The selection was part of a contest carried out this semester that pitted 100 teams of students in grades 6 through 12 against each other.
The winning project by Asa Avelar, Dylan Wachowski and Ethan Willis is titled “How does an onion root cell divide in microgravity?” It’s scheduled to launch into orbit on April 14, 2014.
The experiment will help answer questions about how food grows in space, something crucially important to future long-term space exploration. Their research, to be done in a test tube, specifically studies the cell structure and DNA in the root of an onion, searching for abnormalities and DNA breakage when exposed to microgravity.
“The reviewers are impressed with the level of sophistication of this proposal,” the board of reviewers said of the seventh-grade project. “Cell replication in microgravity, which is critically dependent on DNA replication with minimal mutation, is a vitally important question in microgravity research.”
After winter break, the students will start doing their testing on Earth in preparation for the launch. Then they’ll have to present their research at the Smithsonian Air and Space Museum in Washington, D.C.
The students will also get to attend the launch.
The pay-to-play project was part of the Student Spaceflight Experiments Program hosted by the National Center for Earth and Space Science Education. It was spear-headed by Kaci Heins, sixth-grade science teacher at NPA, who’s had heavy involvement in past space programs.
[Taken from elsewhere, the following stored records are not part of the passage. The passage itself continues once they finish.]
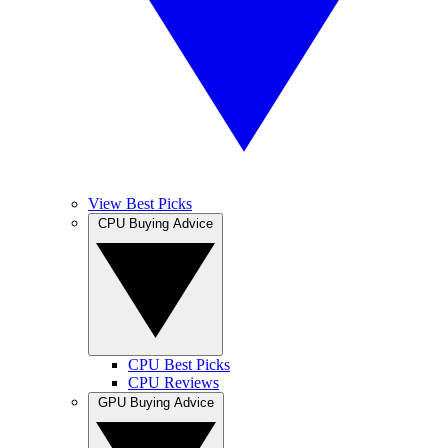
View Best Picks
CPU Buying Advice
CPU Best Picks
CPU Reviews
GPU Buying Advice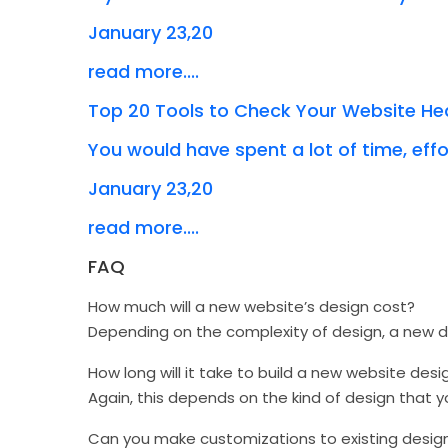
January 23,20
read more....
Top 20 Tools to Check Your Website He
You would have spent a lot of time, effor
January 23,20
read more....
FAQ
How much will a new website’s design cost?
Depending on the complexity of design, a new
How long will it take to build a new website desi
Again, this depends on the kind of design that 
Can you make customizations to existing desig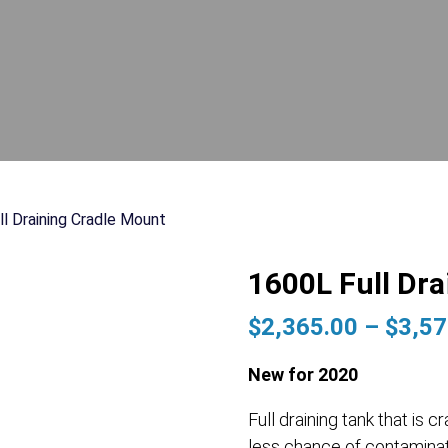
ll Draining Cradle Mount
1600L Full Dr
$
2,365.00
–
$
3,57
New for 2020
Full draining tank that i
less chance of contaminat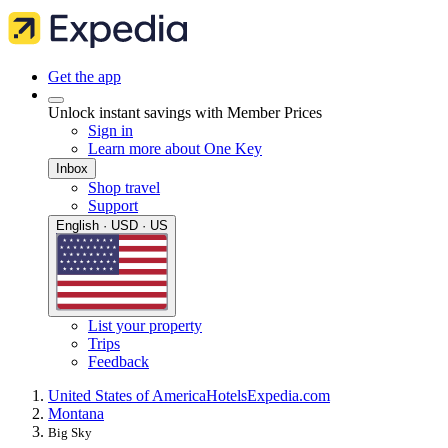
Get the app
Unlock instant savings with Member Prices
Sign in
Learn more about One Key
Inbox
Shop travel
Support
English · USD · US
List your property
Trips
Feedback
United States of America
Hotels
Expedia.com
Montana
Big Sky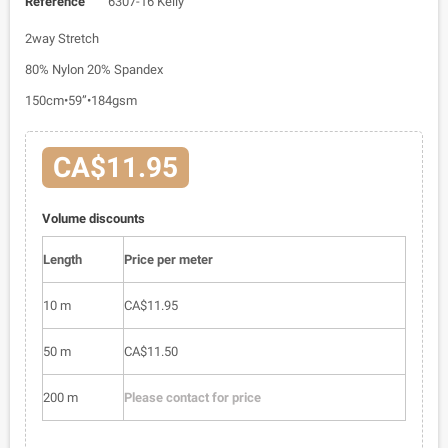
Reference
6307-16 Kelly
2way Stretch
80% Nylon 20% Spandex
150cm•59”•184gsm
CA$11.95
Volume discounts
Length
Price per meter
10 m
CA$11.95
50 m
CA$11.50
200 m
Please contact for price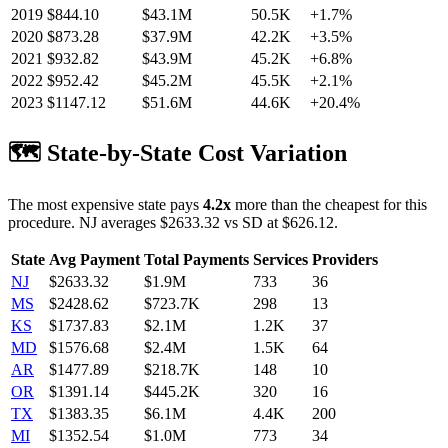
2019
$
844.10
$43.1M
50.5K
+
1.7
%
2020
$
873.28
$37.9M
42.2K
+
3.5
%
2021
$
932.82
$43.9M
45.2K
+
6.8
%
2022
$
952.42
$45.2M
45.5K
+
2.1
%
2023
$
1147.12
$51.6M
44.6K
+
20.4
%
🗺️ State-by-State Cost Variation
The most expensive state pays
4.2
x
more than the cheapest for this
procedure.
NJ
averages $
2633.32
vs
SD
at $
626.12
.
State
Avg Payment
Total Payments
Services
Providers
NJ
$
2633.32
$1.9M
733
36
MS
$
2428.62
$723.7K
298
13
KS
$
1737.83
$2.1M
1.2K
37
MD
$
1576.68
$2.4M
1.5K
64
AR
$
1477.89
$218.7K
148
10
OR
$
1391.14
$445.2K
320
16
TX
$
1383.35
$6.1M
4.4K
200
MI
$
1352.54
$1.0M
773
34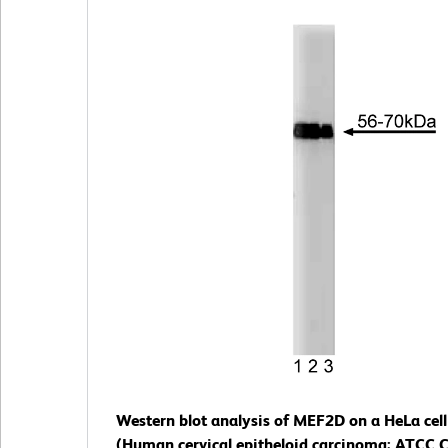
Western blot analysis of MEF2D on a HeLa cell
(Human cervical epitheloid carcinoma; ATCC C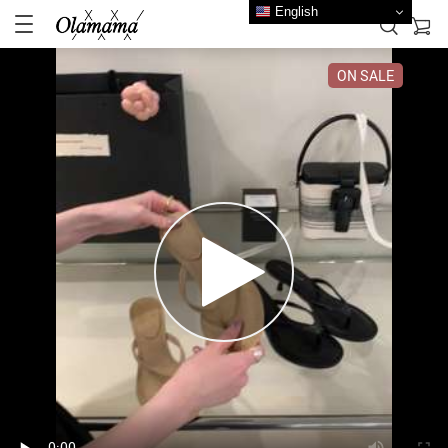
English
ON SALE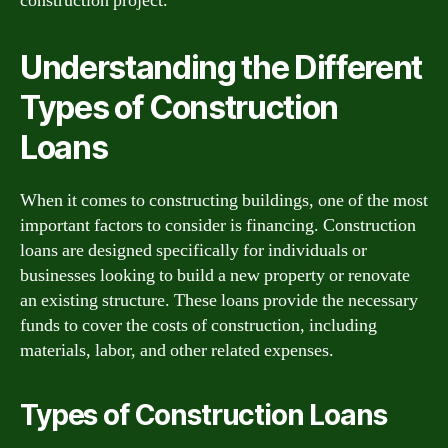
construction project.
Understanding the Different
Types of Construction
Loans
When it comes to constructing buildings, one of the most
important factors to consider is financing. Construction
loans are designed specifically for individuals or
businesses looking to build a new property or renovate
an existing structure. These loans provide the necessary
funds to cover the costs of construction, including
materials, labor, and other related expenses.
Types of Construction Loans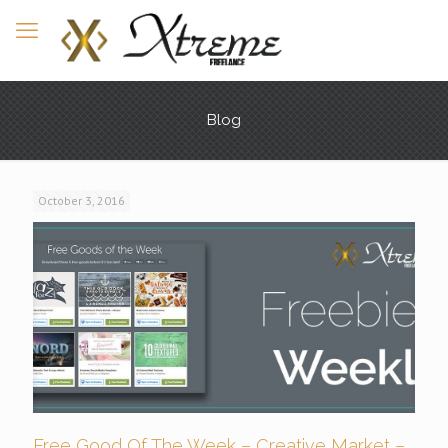
Blog
October 3, 2016
Free Good Of The Week – Creative Market –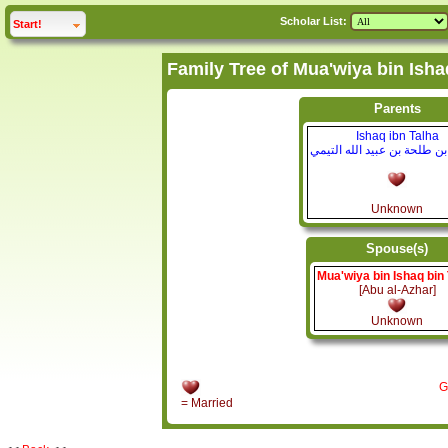
Scholar List:
click to
expand
Start!
Parents
Ishaq ibn Talha
إسحاق بن طلحة بن عبيد الله
Unknown
Spouse(s)
Mua'wiya bin Ishaq bin
[Abu al-Azhar]
Unknown
G
= Married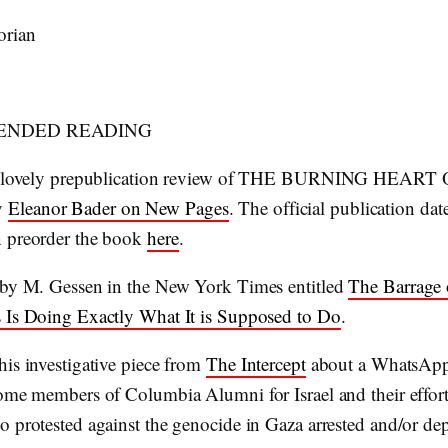
orian
NDED READING
 a lovely prepublication review of THE BURNING HEAR
y
Eleanor Bader on New Pages
. The official publication date
 preorder the book
here
.
 by M. Gessen in the New York Times entitled
The Barrage 
 Is Doing Exactly What It is Supposed to Do
.
his investigative piece from
The Intercept
about a WhatsAp
some members of Columbia Alumni for Israel and their effort
o protested against the genocide in Gaza arrested and/or de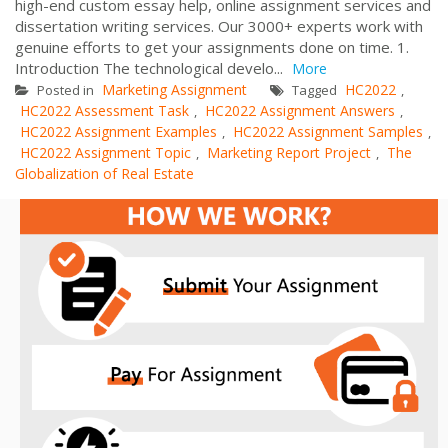
high-end custom essay help, online assignment services and
dissertation writing services. Our 3000+ experts work with
genuine efforts to get your assignments done on time. 1.
Introduction The technological develo...
More
Marketing Assignment
HC2022
Posted in
Tagged
,
HC2022 Assessment Task
HC2022 Assignment Answers
,
,
HC2022 Assignment Examples
HC2022 Assignment Samples
,
,
HC2022 Assignment Topic
Marketing Report Project
The
,
,
Globalization of Real Estate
NPA, like other schools across the country, had to pay $21,500 to secure one spot alongside many others. The high cost covers launching the test tube on a rocket alongside many other student experiments, where it is then transferred into the space station and carried out by astronauts.
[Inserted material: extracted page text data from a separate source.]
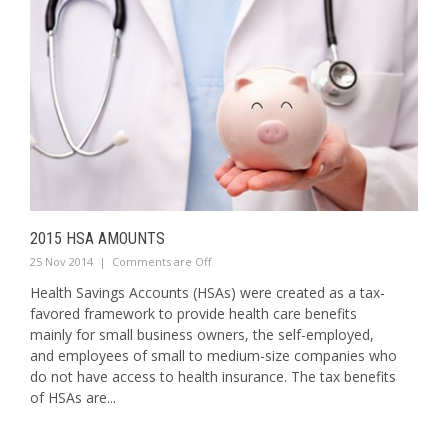
2015 HSA AMOUNTS
25 Nov 2014
|
Comments are Off
Health Savings Accounts (HSAs) were created as a tax-
favored framework to provide health care benefits
mainly for small business owners, the self-employed,
and employees of small to medium-size companies who
do not have access to health insurance. The tax benefits
of HSAs are...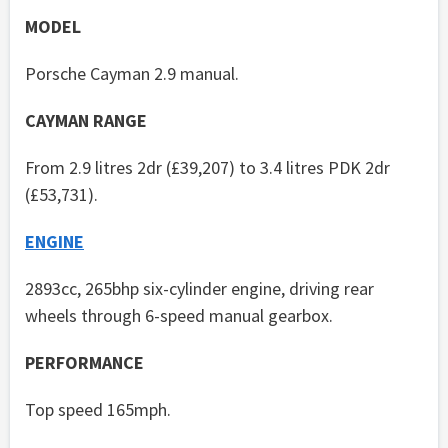
MODEL
Porsche Cayman 2.9 manual.
CAYMAN RANGE
From 2.9 litres 2dr (£39,207) to 3.4 litres PDK 2dr
(£53,731).
ENGINE
2893cc, 265bhp six-cylinder engine, driving rear
wheels through 6-speed manual gearbox.
PERFORMANCE
Top speed 165mph.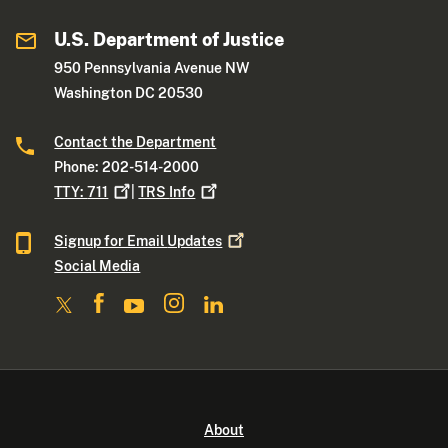
U.S. Department of Justice
950 Pennsylvania Avenue NW
Washington DC 20530
Contact the Department
Phone: 202-514-2000
TTY:
711
|
TRS
Info
Signup for Email
Updates
Social Media
About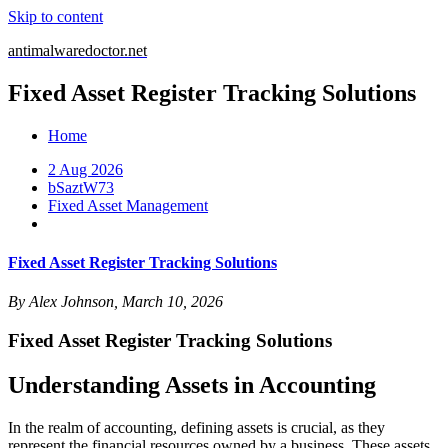
Skip to content
antimalwaredoctor.net
Fixed Asset Register Tracking Solutions
Home
2 Aug 2026
bSaztW73
Fixed Asset Management
Fixed Asset Register Tracking Solutions
By Alex Johnson, March 10, 2026
Fixed Asset Register Tracking Solutions
Understanding Assets in Accounting
In the realm of accounting, defining assets is crucial, as they
represent the financial resources owned by a business. These assets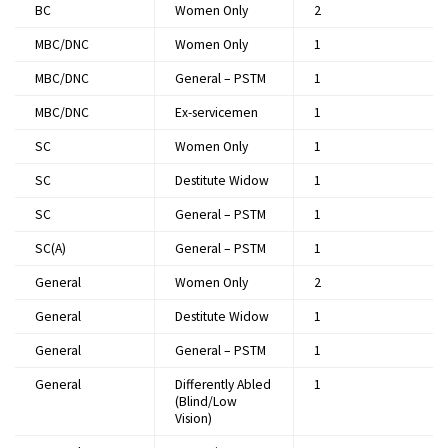
BC
Women Only
2​
MBC/DNC
Women Only
1​
MBC/DNC
General – PSTM
1​
MBC/DNC
Ex-servicemen
1​
SC
Women Only
1​
SC
Destitute Widow
1​
SC
General – PSTM
1​
SC(A)
General – PSTM
1​
General
Women Only
2​
General
Destitute Widow
1​
General
General – PSTM
1​
General
Differently Abled
1​
(Blind/Low
Vision)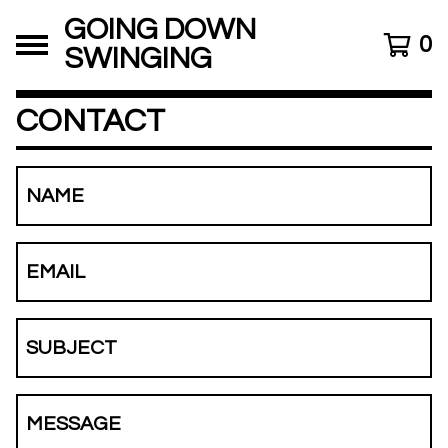
GOING DOWN
0
SWINGING
CONTACT
NAME
EMAIL
SUBJECT
MESSAGE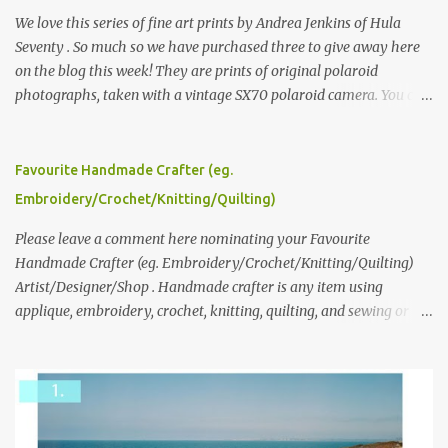
We love this series of fine art prints by Andrea Jenkins of Hula
Seventy . So much so we have purchased three to give away here
on the blog this week! They are prints of original polaroid
photographs, taken with a vintage SX70 polaroid camera. You can
click here to read more about how and why Andrea created the
series and here to see more of her work. To enter the giveaway,
please leave a comment here (at this post) answering the
Favourite Handmade Crafter (eg.
following: No. 1: What you dreamed of becoming as a child? No. 2:
Embroidery/Crochet/Knitting/Quilting)
What do you dream of now? We will pick the best answer (or what
we think is the best answer) Friday morning. The contest will run
Please leave a comment here nominating your Favourite
through to Thursday, June 3rd at 9pm (Pacific). Good luck
Handmade Crafter (eg. Embroidery/Crochet/Knitting/Quilting)
everyone!
Artist/Designer/Shop . Handmade crafter is any item using
applique, embroidery, crochet, knitting, quilting, and sewing or
mixed.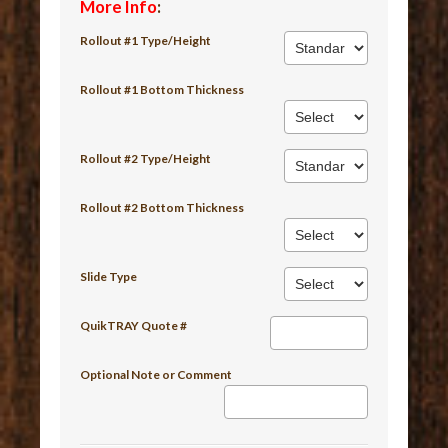
More Info
:
Rollout #1 Type/Height
Rollout #1 Bottom Thickness
Rollout #2 Type/Height
Rollout #2 Bottom Thickness
Slide Type
QuikTRAY Quote #
Optional Note or Comment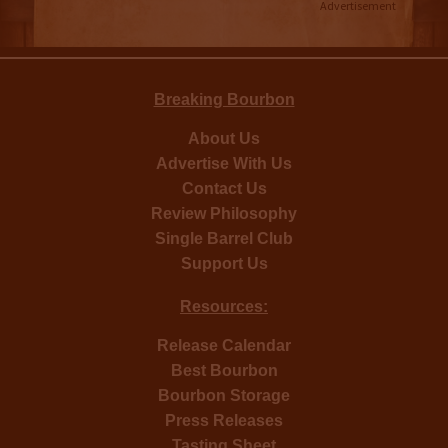
Advertisement
Breaking Bourbon
About Us
Advertise With Us
Contact Us
Review Philosophy
Single Barrel Club
Support Us
Resources:
Release Calendar
Best Bourbon
Bourbon Storage
Press Releases
Tasting Sheet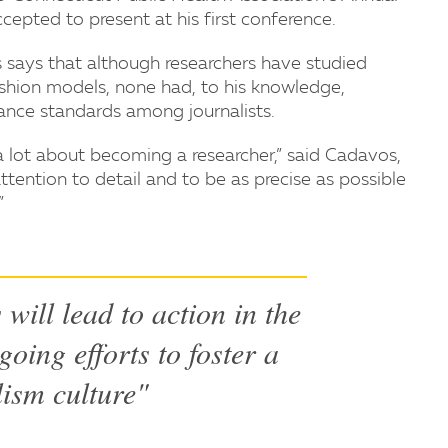
epted to present at his first conference.
says that although researchers have studied
shion models, none had, to his knowledge,
ance standards among journalists.
 a lot about becoming a researcher,” said Cadavos,
ttention to detail and to be as precise as possible
”
will lead to action in the
going efforts to foster a
lism culture"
Heins managed to raise half the cash from around Flagstaff thanks to the city’s broad base of STEM support, but fell short $10,000 headed into the final stretch. W.L. Gore stepped up with the final amount in a STEM grant.
In an interview earlier this fall, seventh-grade general science teacher Susan Brown said the lessons students learned stretch far beyond the realm of space science. During research, the students develop critical reading skills and learn to write persuasively while preparing proposals.
“They’re not just learning the scientific method, they’re learning how to write well and communicate,” Brown said. “They’re acting like real scientists because, in fact, one of them is going up to space.”